Что касается Лаймана Уорда – он рывком повернул свое механическое кресло, встречая ее лицом к лицу, думая яростно поверх ударов сердца: Шпионила тут, подсматривала.
– Привет, Эллен, – сказал я.
– Привет, Лайман.
Кожа бледная и чистая. Седины в волосах нет – впрочем, это ничего не значит. Глаза по-прежнему были в ней лучшим из всего: темно-синие, большие, пытливые, как глаза серьезного ребенка. Она окинула нас быстрым взглядом, улыбнулась и скользнула в кресло, которое подвинул ей Эл; сев, свела колени и положила на них руки с белой летней сумочкой. Платье было по моде довольно короткое, но не легкомысленно короткое. Оголенная часть бедра не выглядела дряблой. Я видел это – и всю ее целиком – любопытными и осторожными глазами других, и я заключил, что бывшая жена мистера Уорда не то чтобы прямо красавица, но привлекательная немолодая женщина, хорошо сохранившаяся, хорошо одетая, – горожанка в нашем неотесанном сельском кругу. Сколько ей? Мне пятьдесят восемь. Значит, ей пятьдесят три.
– Ты должна помнить Эда и Аду Хоксов.
– Помню, конечно. Мне кажется, мы виделись всего один раз, довольно давно. Здравствуйте, очень рада вас видеть.

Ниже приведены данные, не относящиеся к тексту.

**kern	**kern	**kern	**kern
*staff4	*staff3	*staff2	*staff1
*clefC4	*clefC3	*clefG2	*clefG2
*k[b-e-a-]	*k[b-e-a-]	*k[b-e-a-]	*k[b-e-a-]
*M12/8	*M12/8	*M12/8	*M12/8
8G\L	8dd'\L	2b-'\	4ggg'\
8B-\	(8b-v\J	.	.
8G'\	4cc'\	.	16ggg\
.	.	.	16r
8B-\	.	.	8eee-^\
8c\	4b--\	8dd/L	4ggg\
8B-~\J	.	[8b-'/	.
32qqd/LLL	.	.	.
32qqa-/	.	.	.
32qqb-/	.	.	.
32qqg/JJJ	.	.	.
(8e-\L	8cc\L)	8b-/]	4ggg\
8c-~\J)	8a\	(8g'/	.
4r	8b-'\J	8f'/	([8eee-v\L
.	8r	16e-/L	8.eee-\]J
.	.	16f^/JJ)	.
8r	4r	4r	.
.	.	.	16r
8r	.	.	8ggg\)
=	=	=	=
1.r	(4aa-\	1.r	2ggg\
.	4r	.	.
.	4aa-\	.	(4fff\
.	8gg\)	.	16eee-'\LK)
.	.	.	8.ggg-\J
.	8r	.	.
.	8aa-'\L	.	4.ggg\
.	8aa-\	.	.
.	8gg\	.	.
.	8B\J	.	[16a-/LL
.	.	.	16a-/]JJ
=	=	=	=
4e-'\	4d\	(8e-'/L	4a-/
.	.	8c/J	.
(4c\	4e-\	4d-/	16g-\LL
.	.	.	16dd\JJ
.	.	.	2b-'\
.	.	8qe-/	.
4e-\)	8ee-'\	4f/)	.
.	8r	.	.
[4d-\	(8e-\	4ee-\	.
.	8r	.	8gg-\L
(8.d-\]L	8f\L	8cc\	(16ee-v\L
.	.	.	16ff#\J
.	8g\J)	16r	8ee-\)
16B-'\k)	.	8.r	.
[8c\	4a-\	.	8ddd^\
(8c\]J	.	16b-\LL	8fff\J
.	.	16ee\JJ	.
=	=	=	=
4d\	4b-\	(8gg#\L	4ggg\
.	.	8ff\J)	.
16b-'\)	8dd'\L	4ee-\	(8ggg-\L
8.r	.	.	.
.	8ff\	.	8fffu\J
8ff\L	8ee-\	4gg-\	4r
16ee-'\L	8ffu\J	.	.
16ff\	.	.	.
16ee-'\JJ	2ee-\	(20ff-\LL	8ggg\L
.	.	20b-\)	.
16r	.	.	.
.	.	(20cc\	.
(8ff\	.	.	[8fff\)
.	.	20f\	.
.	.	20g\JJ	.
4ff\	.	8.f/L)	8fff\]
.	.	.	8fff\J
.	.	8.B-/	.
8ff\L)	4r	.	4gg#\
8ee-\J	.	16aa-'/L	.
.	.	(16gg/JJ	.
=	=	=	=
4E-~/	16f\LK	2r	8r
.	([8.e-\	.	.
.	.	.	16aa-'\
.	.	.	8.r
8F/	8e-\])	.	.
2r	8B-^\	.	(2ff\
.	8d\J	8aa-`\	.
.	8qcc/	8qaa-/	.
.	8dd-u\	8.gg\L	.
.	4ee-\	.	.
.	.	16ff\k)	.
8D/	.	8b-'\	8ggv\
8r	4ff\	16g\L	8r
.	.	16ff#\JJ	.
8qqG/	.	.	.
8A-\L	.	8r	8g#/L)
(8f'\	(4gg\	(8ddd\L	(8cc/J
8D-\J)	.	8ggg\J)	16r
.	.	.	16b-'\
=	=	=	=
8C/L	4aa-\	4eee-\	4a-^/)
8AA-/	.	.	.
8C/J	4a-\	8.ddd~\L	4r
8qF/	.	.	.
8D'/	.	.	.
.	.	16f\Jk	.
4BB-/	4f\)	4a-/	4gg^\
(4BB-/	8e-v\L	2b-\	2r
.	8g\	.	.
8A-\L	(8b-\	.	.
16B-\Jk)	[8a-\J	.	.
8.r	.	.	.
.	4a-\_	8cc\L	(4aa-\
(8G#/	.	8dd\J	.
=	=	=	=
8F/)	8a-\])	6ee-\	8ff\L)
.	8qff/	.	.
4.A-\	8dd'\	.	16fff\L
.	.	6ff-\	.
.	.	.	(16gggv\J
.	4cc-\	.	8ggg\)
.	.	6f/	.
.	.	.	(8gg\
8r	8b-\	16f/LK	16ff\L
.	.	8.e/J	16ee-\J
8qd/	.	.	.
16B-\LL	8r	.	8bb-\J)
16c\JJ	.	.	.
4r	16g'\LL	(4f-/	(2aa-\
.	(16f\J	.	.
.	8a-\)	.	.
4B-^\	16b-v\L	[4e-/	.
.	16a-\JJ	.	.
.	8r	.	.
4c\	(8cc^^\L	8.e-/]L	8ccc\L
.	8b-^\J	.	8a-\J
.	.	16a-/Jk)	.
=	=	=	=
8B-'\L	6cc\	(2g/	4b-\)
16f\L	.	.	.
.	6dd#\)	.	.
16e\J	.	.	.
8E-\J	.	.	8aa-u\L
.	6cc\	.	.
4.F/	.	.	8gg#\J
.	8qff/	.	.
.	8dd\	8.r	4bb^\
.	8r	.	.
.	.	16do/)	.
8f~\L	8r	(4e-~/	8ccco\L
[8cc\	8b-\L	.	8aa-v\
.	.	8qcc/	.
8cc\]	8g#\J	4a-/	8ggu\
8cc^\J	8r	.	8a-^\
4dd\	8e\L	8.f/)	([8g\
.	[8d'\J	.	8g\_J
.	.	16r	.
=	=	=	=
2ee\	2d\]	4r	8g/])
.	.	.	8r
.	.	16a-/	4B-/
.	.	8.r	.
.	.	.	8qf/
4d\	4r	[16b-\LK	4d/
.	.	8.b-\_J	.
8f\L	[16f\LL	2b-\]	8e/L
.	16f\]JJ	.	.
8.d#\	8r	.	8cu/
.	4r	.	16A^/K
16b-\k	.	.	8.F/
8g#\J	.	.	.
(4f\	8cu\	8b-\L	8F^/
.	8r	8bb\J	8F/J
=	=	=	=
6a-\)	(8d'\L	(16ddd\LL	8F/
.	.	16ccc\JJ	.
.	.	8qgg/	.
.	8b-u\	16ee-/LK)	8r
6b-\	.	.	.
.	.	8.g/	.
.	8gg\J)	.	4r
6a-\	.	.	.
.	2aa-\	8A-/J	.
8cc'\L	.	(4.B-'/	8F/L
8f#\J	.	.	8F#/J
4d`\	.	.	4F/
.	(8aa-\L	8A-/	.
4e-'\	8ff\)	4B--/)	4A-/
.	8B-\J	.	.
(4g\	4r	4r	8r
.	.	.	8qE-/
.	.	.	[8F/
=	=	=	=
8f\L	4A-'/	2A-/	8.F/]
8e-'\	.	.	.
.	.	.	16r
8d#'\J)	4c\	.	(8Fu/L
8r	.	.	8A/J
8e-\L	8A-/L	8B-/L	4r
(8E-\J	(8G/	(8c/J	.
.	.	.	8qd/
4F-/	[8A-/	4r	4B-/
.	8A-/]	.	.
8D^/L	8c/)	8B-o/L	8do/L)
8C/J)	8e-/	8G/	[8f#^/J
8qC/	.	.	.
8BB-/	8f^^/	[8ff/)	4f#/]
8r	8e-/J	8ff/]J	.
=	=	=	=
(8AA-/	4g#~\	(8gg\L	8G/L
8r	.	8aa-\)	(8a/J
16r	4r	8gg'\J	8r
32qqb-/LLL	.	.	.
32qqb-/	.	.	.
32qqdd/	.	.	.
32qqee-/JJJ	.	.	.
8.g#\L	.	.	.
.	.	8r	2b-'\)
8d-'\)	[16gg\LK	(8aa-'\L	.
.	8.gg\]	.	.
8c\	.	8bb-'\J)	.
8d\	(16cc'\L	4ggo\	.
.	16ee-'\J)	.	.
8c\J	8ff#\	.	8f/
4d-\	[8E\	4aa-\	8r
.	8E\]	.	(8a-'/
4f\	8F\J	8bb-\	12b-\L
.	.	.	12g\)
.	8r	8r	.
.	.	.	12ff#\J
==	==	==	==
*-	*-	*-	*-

Ада не встала и не вынула изо рта сигарету, но, когда Эллен поднялась, наклонилась и протянула руку, Ада неохотно подала ей три скрюченных пальца – эдакую когтистую лапу Гренделя [166] . Мою бывшую жену мы с ней никогда не обсуждали, но я знаю, чтo Ада о ней думает. Думает, что она бездушно бросила немощного человека. С определенными оговорками я тоже так думаю. Я смотрел на нее – на одетую по-городскому, холеную, уравновешенную американку средних лет, явившуюся с аккуратным дружелюбием на лице, чтобы нарушить наш субботний уют и выйти на первый план, – и преисполнялся ненависти и ужаса. И любопытства. Я высматривал в ней признаки того, о чем говорил Родман – она неважно выглядит, ослабла, ей тяжко пришлось, – и ничего подобного не видел, как не видел перед ее предательством признаков зреющего в ней намерения.
166
Грендель – чудовище из англосаксонской эпической поэмы “Беовульф”.

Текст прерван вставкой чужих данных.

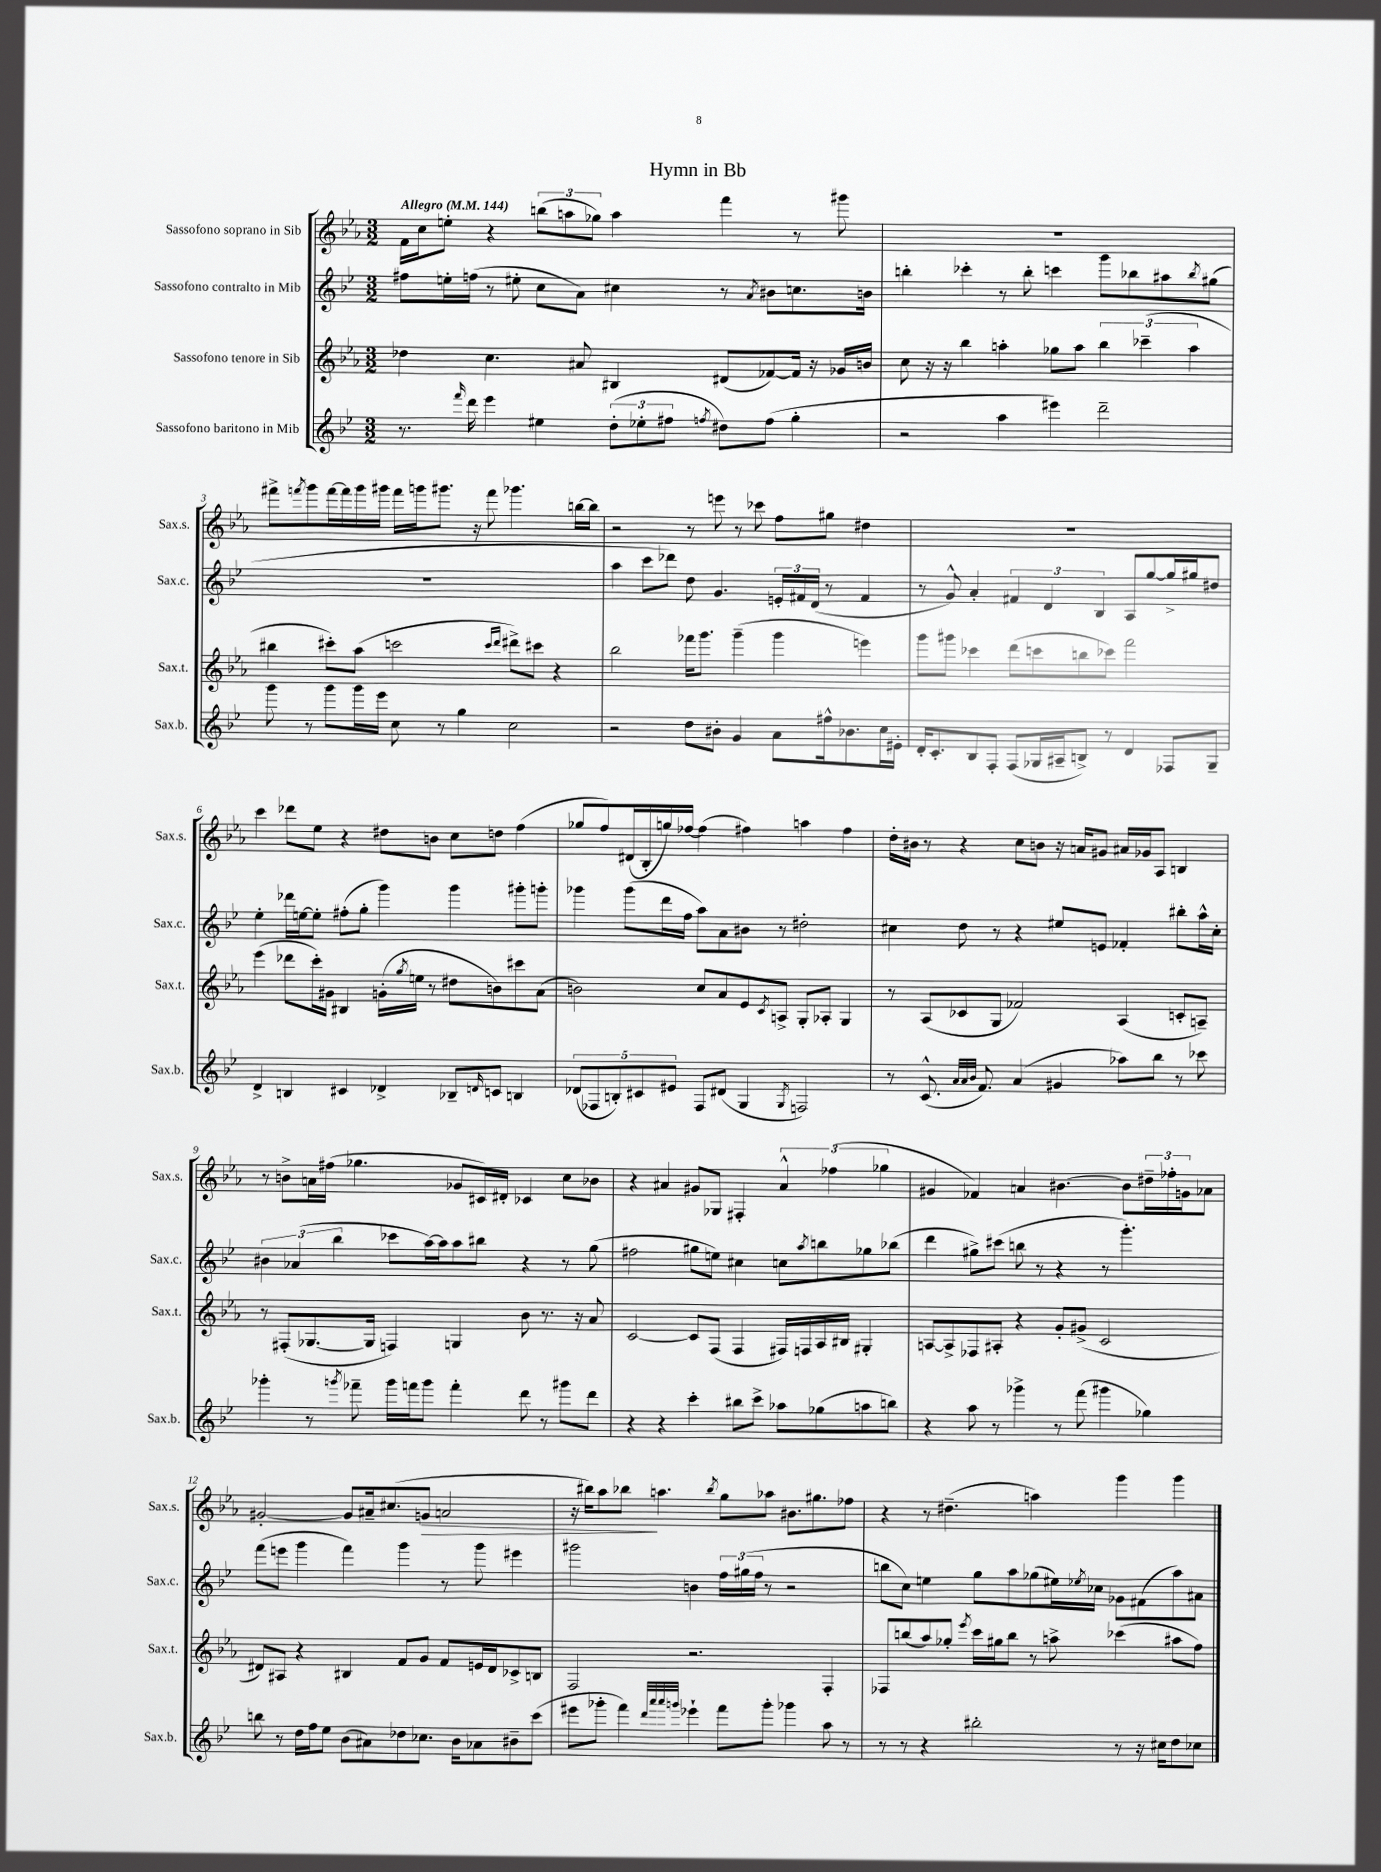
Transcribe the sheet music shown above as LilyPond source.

Эд повел себя вежливей, чем Ада. Он встал, чтобы поздороваться за руку, лицо морщинистое и невозмутимое, как старый сапог. Эд – тихий человек, это одно из его замечательных качеств. Его не собьешь. Он не сомневается, не спрашивает, не винит, не судит. Он знает о себе, что может, а чего нет, и предоставляет другим поступать, как они могут. Он имеет дело с тем, что есть. Должно быть, благодаря этому же свойству Оливер Уорд сделал его отца своим водителем и собутыльником.
– Это Шелли, – проговорил я. – Она помогает мне с книгой.
– Да, да, конечно! – В ее лице, настроенном на дружелюбие, я никакой перемены не заметил, но, когда она наклонилась пожать Шелли руку, я увидел, что она мгновенно восприняла и эту грудь под трикотажной водолазкой, и волосы, и небрежную позу, и разношенные мокасины, и шорты, и голые коричневые ноги. Она ухватила девчонку, как птица мошку на лужайке, и откинулась обратно с лицом аккуратно-доброжелательным и с внутренним убеждением, что Шелли – совершенно не то, не годится, невозможна. – Мне рассказывали, как вы все втроем за ним смотрите, – сказала она. – Мой сын говорит – это как летний детский лагерь с одним подопечным и тремя вожатыми.